国内外研究学者建议将IP地址的身份属性和位置属性分离,这样不仅能够解决核心网路由的可扩展性问题,还可以有效地支持主机的移动。论文基于身份和位置分离的一体化标识网络,在有效支持路由可扩展性的同时,对身份与位置分离的移动性管理机制进行了深入研究。本文主要的创新工作如下:
1.针对现有一体化标识网络移动管理方案存在的映射更新开销和切换时延都较大的问题,提出了一种基于身份与位置分离的层次移动管理机制。该机制引入了移动代理交换路由器,根据主机移动范围的不同区分域内移动和域间移动。对于域内移动,移动代理交换路由器作为域内的代理保持移动终端的映射关系不变,不需要发送映射更新消息给映射系统和通信对端节点所连接的交换路由器,减少了映射更新花费。对于域间移动,设计了一种联合的映射表,能够有效地支持域间的快速切换。为了评估该机制,从理论模型和仿真实验两个方而进行了分析。分析结果表明所提出的层次移动管理机制有较低的信令花费和切换时延,并且设计的联合映射表结构是可行的。
2.为了降低映射更新开销和数据包阻塞概率,提出了一种基于身份与位置分离的映射转发位置管理机制。通过在移动切换中的新旧交换路由器之间建立映射转发链,保持对端交换路由器和映射服务器上移动终端的映射关系不变,降低位置更新开销。同时,不变的映射关系能保证数据包的正确转发,减少了主机移动而引起的数据包阻塞概率。为了评估该机制,建立了两个解析模型,分别给出了该机制总的费用函数和终端移动过程中由于映射缓存更新不及时导致的数据包阻塞概率。此外,与未引入映射转发链的方案进行了对比,结果表明所提出的映射转发位置管理机制能有效降低的数据包阻塞概率,并且在终端移动性比率高的情况下可以保证低的信令开销。
3.为了减少移动过程中不必要的位置更新信令并降低移动终端能量消耗,提出了一种基于身份与位置分离的寻呼机制。在该方案中,寻呼信令不必在无线链路上传输就可以查询到移动终端的位置,能够节省无线链路的资源。通过建立解析模型,给出了信令开销的计算公式,并分析了不同系统参数对信令花费的影响。性能分析结果表明在寻呼域范围小于一定值的情况下,寻呼机制能够减少信令开销,从而增强了网络的性能。
4.针对集中式移动性管理存在的单个移动锚点易失效和易成为网络瓶颈的问题,提出了一种基于身份与位置分离的分布式移动管理方法。映射服务器存储全局的接入标识前缀与自治系统号之间映射关系,自治系统内交换路由器组成了单跳分布式哈希表结构,利用冗余的存储机制和分布式哈希表结构的特性增强系统的生存性。为了评估该机制的性能,给出了服务阻塞概率、系统响应时间和费用函数的解析模型,研究了各种系统参数对这三方面性能的影响,并与移动IPv6和另一种分布式移动性管理方案进行了对比分析。

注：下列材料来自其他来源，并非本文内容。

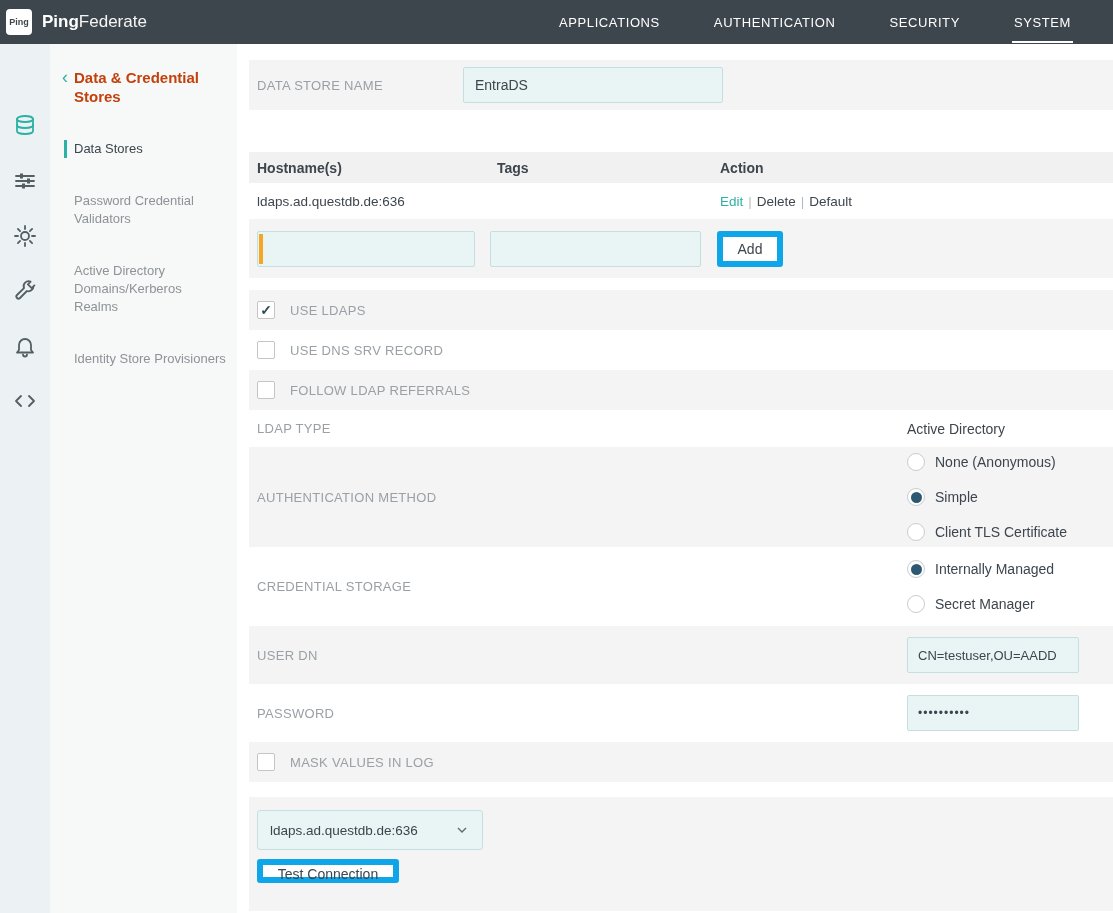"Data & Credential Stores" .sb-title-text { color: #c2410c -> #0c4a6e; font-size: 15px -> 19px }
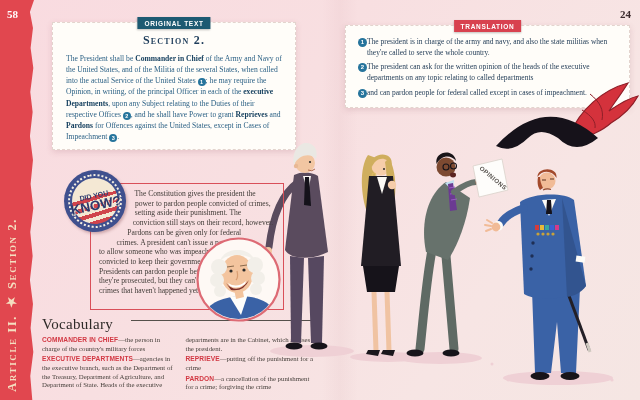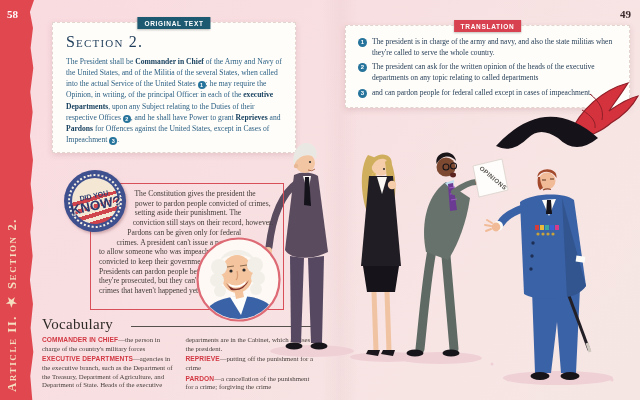"49" div.pageno { text: 49 -> 24 }
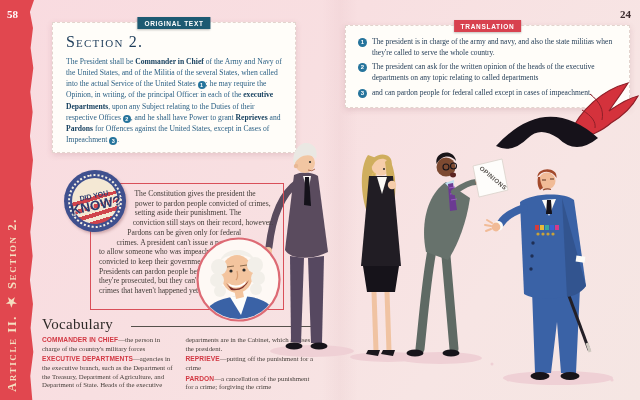"Section 2." .panel.original h1 { font-size: 16px -> 12px; font-weight: normal -> bold; text-align: none -> center }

In the traditional Transmission Control Protocol/Internet Protocol (TCP/IP) stack, an IP address represents not only the identity of a host but also its topological location. When a node moves into a new subnet, the IP address as an identifier of a node is required to maintain invariable, in order to keep connection alive. Whereas, the IP address as a locator of a node should be aggregative in the new topology and the node has to configure a new IP address, in order to reduce the routing table entries and address the routing scalability issues. With the rapid development of Internet and the increasing number of users, the dual semantics of the IP address causes many serious problems including routing scalability and host mobility.
Researchers propose the Identifier/Locator separation solution. which can reduce routing entries and keep connection survivability. Universal Identifier Networks is an Identifier/Locator separation networks, and this dissertation studies the mobility management schemes of Universal Identifier Networks. The main research innovations are as follows:
1. In the current mobility solution of Universal Identifier Networks, the mapping update overhead and the handover delay are large. To address these issues, this dissertation proposes a hierarchical mobility management scheme based on the identifier/locator separation (MMILS). MMILS distinguishes intra-domain mo-bility and inter-domain mobility by introducing an Mobility Agent Switching Router (MASR). For intra-domain mobility, the MASR keeps the Mobile Node's (MN's) identifier-to-locator mapping invariable, so it avoids sending the mapping update to the mapping system and the Switching Route (SR) of each correspon-dent node (CN). For inter-domain mobility, this dissertation designs a united mapping table in the MASR to support fast update and handover. By estab-lishing an analytical model and implementing it in our test-bed, this dissertation analyzes the efficiency of MMILS. The results demonstrate that the signaling cost and the handover delay of MMILS are low. and the united mapping table is feasible.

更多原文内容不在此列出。